At first, Mari considers the option of taking advantage of this unsought superpower to become a glamorous cat-burglar, tempted by the possibilities offered by her new job, delivering flowers to the homes of the well-off. She decides against this, however, in favour of tackling low-level anti-social behaviour—public spousal abuse, littering, failure to pick up dog messes etc.

While this new role affords Mari some short-term satisfaction, and Internet notoriety, it soon becomes clear that there is an itch which this activism cannot scratch—the fact that her father (also a postman) abandoned the family when she was a child. We learn little about her life in the interim, but we are left to surmise from the fact that she is childless and that no intimate adult relationships are mentioned that this betrayal has had a significant negative impact on her emotional development.

The Invisible Woman reaches its climax when these two strands connect.
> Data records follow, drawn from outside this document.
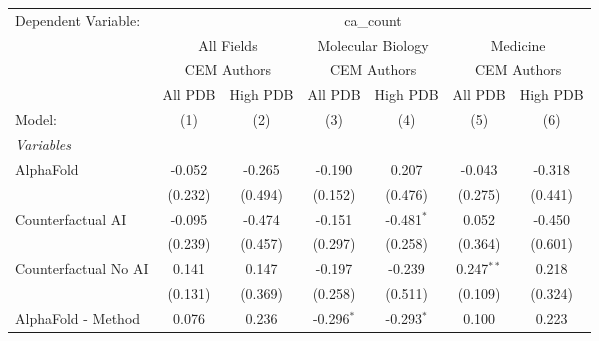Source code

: \begingroup
\centering
\begin{tabular}{lcccccc}
   \tabularnewline \midrule \midrule
   Dependent Variable: & \multicolumn{6}{c}{ca\_count}\\
 & \multicolumn{2}{c}{All Fields} & \multicolumn{2}{c}{Molecular Biology} & \multicolumn{2}{c}{Medicine} \\
\cmidrule(lr){2-3} \cmidrule(lr){4-5} \cmidrule(lr){6-7}
 & \multicolumn{2}{c}{CEM Authors} & \multicolumn{2}{c}{CEM Authors} & \multicolumn{2}{c}{CEM Authors} \\
\cmidrule(lr){2-3} \cmidrule(lr){4-5} \cmidrule(lr){6-7}
 & \multicolumn{1}{c}{All PDB} & \multicolumn{1}{c}{High PDB} & \multicolumn{1}{c}{All PDB} & \multicolumn{1}{c}{High PDB} & \multicolumn{1}{c}{All PDB} & \multicolumn{1}{c}{High PDB} \\
\cmidrule(lr){2-2} \cmidrule(lr){3-3} \cmidrule(lr){4-4} \cmidrule(lr){5-5} \cmidrule(lr){6-6} \cmidrule(lr){7-7}
   Model:                                                     & (1)           & (2)           & (3)           & (4)           & (5)           & (6)\\  
   \midrule
   \emph{Variables}\\
   AlphaFold                                                  & -0.052        & -0.265        & -0.190        & 0.207         & -0.043        & -0.318\\   
                                                              & (0.232)       & (0.494)       & (0.152)       & (0.476)       & (0.275)       & (0.441)\\   
   Counterfactual AI                                          & -0.095        & -0.474        & -0.151        & -0.481$^{*}$  & 0.052         & -0.450\\   
                                                              & (0.239)       & (0.457)       & (0.297)       & (0.258)       & (0.364)       & (0.601)\\   
   Counterfactual No AI                                       & 0.141         & 0.147         & -0.197        & -0.239        & 0.247$^{**}$  & 0.218\\   
                                                              & (0.131)       & (0.369)       & (0.258)       & (0.511)       & (0.109)       & (0.324)\\   
   AlphaFold - Method                                         & 0.076         & 0.236         & -0.296$^{*}$  & -0.293$^{*}$  & 0.100         & 0.223\\   

\end{tabular}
Jenkins’s writing is warm, conversational and direct, Mair’s struggle prompting much laughter of recognition. Under the energetic direction of Chelsey Gillard, Reynolds remains likeably ebullient throughout, even as Mair’s actions start to verge, in themselves, on the antisocial. Tic Ashfield provides amusing sound cues alongside the music and Angharad Evans’s lighting effects cleverly highlight the moments of dramatic tension.

While one might question the author’s suggestion that social invisibility is the sole preserve of women of a certain age (and much older men), The Invisible Woman is funny, charming and relatable. One trusts that, with the promotional nous of the Wales Millennium Centre behind it, the show will connect with audiences of all ages and genders.